---- Source material

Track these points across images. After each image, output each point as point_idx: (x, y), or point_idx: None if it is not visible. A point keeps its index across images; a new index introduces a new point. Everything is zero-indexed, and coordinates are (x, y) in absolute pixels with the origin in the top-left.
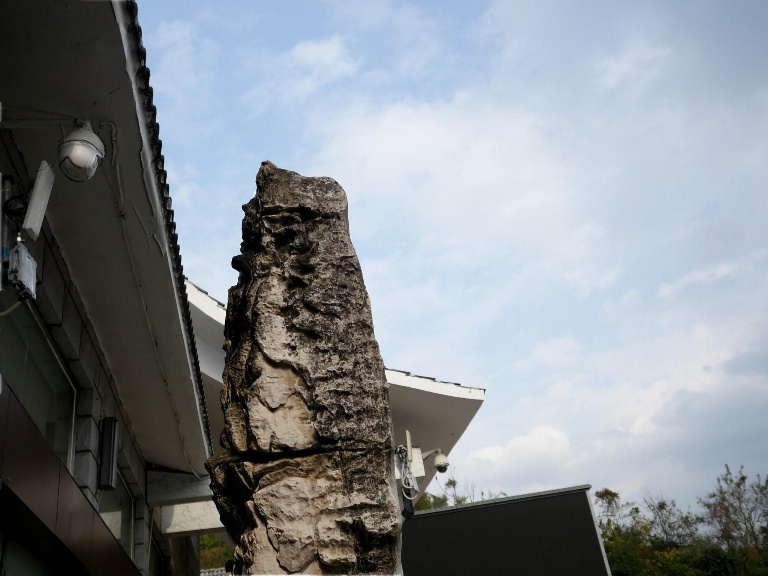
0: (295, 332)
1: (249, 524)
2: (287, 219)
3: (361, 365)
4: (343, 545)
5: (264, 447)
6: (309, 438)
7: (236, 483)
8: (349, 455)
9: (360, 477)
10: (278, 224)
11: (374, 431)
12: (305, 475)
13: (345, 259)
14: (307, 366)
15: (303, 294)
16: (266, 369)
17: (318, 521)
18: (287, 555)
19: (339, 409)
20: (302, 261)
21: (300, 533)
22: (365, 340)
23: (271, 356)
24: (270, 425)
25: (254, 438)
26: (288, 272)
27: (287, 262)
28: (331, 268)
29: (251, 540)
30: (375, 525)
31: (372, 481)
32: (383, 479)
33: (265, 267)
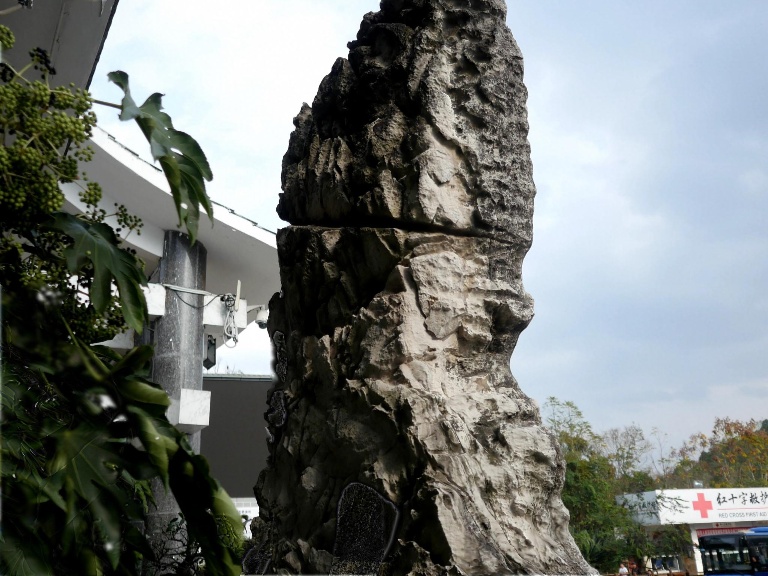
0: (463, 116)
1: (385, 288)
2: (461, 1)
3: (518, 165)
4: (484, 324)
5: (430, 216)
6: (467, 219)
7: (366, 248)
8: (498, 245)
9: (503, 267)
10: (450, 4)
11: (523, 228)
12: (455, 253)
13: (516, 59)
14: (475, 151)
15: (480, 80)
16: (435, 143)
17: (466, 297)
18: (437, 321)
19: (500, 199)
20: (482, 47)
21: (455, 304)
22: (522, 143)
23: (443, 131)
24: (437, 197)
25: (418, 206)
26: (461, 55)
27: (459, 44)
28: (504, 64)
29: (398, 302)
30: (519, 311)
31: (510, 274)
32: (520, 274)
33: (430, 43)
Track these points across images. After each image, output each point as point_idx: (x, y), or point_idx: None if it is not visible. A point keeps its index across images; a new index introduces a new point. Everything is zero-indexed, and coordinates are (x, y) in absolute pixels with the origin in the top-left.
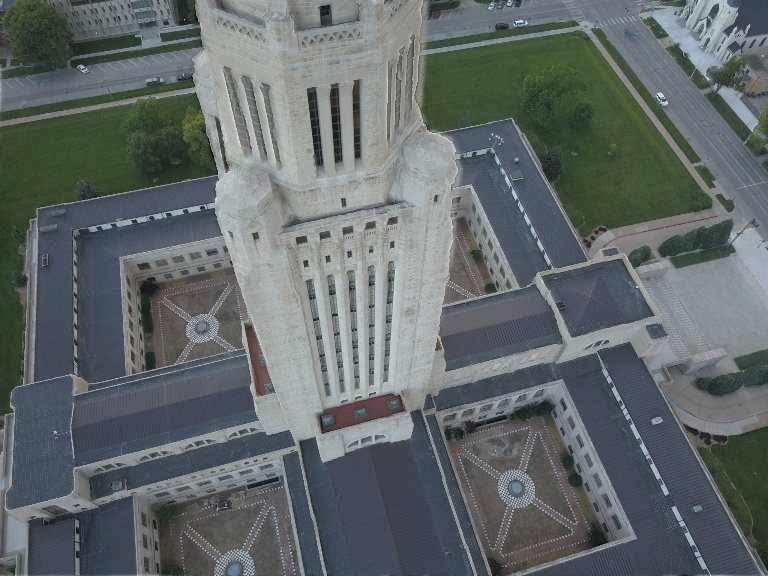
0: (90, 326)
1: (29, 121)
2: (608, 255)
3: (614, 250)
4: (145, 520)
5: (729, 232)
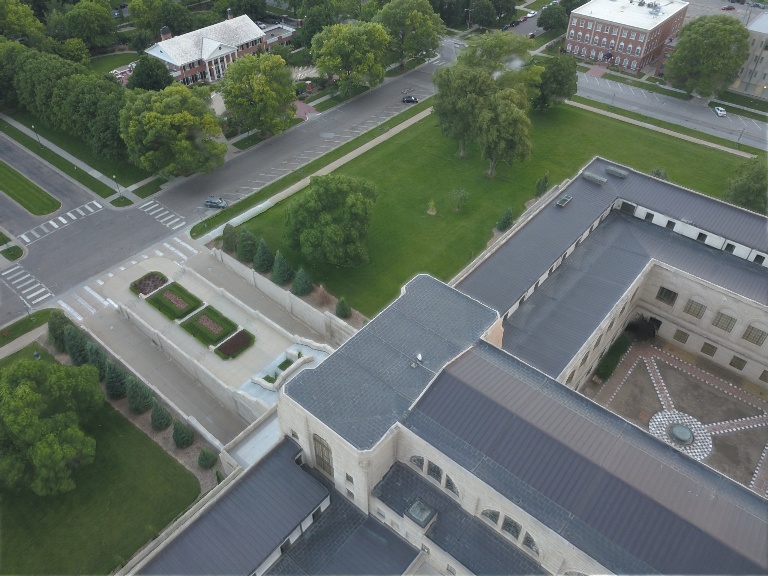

--------

Retype all of the records above line for line, without the pictures.

[Answer to this task]
Track these points across images. After each image, output each point as point_idx: (x, y), or point_idx: None if it is not visible. A point keeps its index across images; a new index introduces a new point. Everything is zero-indexed, and coordinates are (x, y) in absolute pixels with the origin in the top-left.
0: (295, 332)
1: (249, 524)
2: (287, 219)
3: (361, 365)
4: (343, 545)
5: (264, 447)
6: (309, 438)
7: (236, 483)
8: (349, 455)
9: (360, 477)
10: (278, 224)
11: (374, 431)
12: (305, 475)
13: (345, 259)
14: (307, 366)
15: (303, 294)
16: (266, 369)
17: (318, 521)
18: (287, 555)
19: (339, 409)
20: (302, 261)
21: (300, 533)
22: (365, 340)
23: (271, 356)
24: (270, 425)
25: (254, 438)
26: (288, 272)
27: (287, 262)
28: (331, 268)
29: (251, 540)
30: (375, 525)
31: (372, 481)
32: (383, 479)
33: (265, 267)
0: (463, 116)
1: (385, 288)
2: (461, 1)
3: (518, 165)
4: (484, 324)
5: (430, 216)
6: (467, 219)
7: (366, 248)
8: (498, 245)
9: (503, 267)
10: (450, 4)
11: (523, 228)
12: (455, 253)
13: (516, 59)
14: (475, 151)
15: (480, 80)
16: (435, 143)
17: (466, 297)
18: (437, 321)
19: (500, 199)
20: (482, 47)
21: (455, 304)
22: (522, 143)
23: (443, 131)
24: (437, 197)
25: (418, 206)
26: (461, 55)
27: (459, 44)
28: (504, 64)
29: (398, 302)
30: (519, 311)
31: (510, 274)
32: (520, 274)
33: (430, 43)
Track these points across images. After each image, output each point as point_idx: (x, y), or point_idx: None if it is not visible. A point keeps its index across images; a new index introduces a new point. Everything is zero-indexed, and coordinates are (x, y) in absolute pixels with the origin in the top-left.
0: (90, 326)
1: (29, 121)
2: (608, 255)
3: (614, 250)
4: (145, 520)
5: (729, 232)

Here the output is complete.